EXCERPTED PASSAGE =>
====

If so, then maybe this article is for you. Think of yourself as a frog. Prepare to be boiled.
Local Variables
Let me start with something far, far, away from continuations. Something that you should be comfortable with. It should bring back memories of battles you heroically fought, and mostly won, long ago. This example is in C:
#include <stdio.h> int* f(int n) { int result = n + 1; return &result; } main() { int *n1 = f(1); int *n2 = f(2); printf("%d\n", *n1); }
OK, now let’s walk through this program. First a
function named f
is defined. It takes in one
argument, an integer named n
. It adds one to
that value, and stores the result in a local variable named
result
. Finally, f
returns the
address of result
.
At this point, any self respecting compiler should issue a warning. In fact, gcc does exactly that:
test.c: In function 'f': test.c:5: warning: function returns address of local variable
The problem is that local variables are stored on the
stack. And when f
returns, it pops the stack,
making this memory available for other uses.
In this program, main
calls f
twice. Once with a value of 1
and once with a
value of 2
. Quite likely, the second call will
use the exact same storage layout as the first call, meaning that
the first result
will be overlaid.

====

DATASET =>
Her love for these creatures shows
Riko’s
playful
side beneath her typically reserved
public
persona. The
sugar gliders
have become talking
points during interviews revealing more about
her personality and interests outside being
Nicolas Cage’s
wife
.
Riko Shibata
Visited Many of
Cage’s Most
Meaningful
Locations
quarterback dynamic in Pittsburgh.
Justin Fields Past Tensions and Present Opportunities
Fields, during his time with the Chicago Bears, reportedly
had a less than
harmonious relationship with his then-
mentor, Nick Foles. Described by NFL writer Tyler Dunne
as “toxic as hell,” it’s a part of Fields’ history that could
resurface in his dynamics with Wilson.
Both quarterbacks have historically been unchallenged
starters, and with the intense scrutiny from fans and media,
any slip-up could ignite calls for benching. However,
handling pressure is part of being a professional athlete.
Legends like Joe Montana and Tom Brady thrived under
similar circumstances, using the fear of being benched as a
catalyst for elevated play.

====

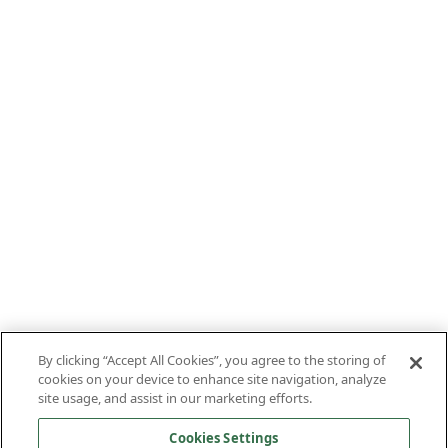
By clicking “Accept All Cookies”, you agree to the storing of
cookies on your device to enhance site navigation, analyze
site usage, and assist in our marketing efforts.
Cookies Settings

====

Write out the passage on local variables in full, word for word. Rely solely on the passage on local variables.

If so, then maybe this article is for you. Think of yourself as a frog. Prepare to be boiled.
Local Variables
Let me start with something far, far, away from continuations. Something that you should be comfortable with. It should bring back memories of battles you heroically fought, and mostly won, long ago. This example is in C:
#include <stdio.h> int* f(int n) { int result = n + 1; return &result; } main() { int *n1 = f(1); int *n2 = f(2); printf("%d\n", *n1); }
OK, now let’s walk through this program. First a
function named f
is defined. It takes in one
argument, an integer named n
. It adds one to
that value, and stores the result in a local variable named
result
. Finally, f
returns the
address of result
.
At this point, any self respecting compiler should issue a warning. In fact, gcc does exactly that:
test.c: In function 'f': test.c:5: warning: function returns address of local variable
The problem is that local variables are stored on the
stack. And when f
returns, it pops the stack,
making this memory available for other uses.
In this program, main
calls f
twice. Once with a value of 1
and once with a
value of 2
. Quite likely, the second call will
use the exact same storage layout as the first call, meaning that
the first result
will be overlaid.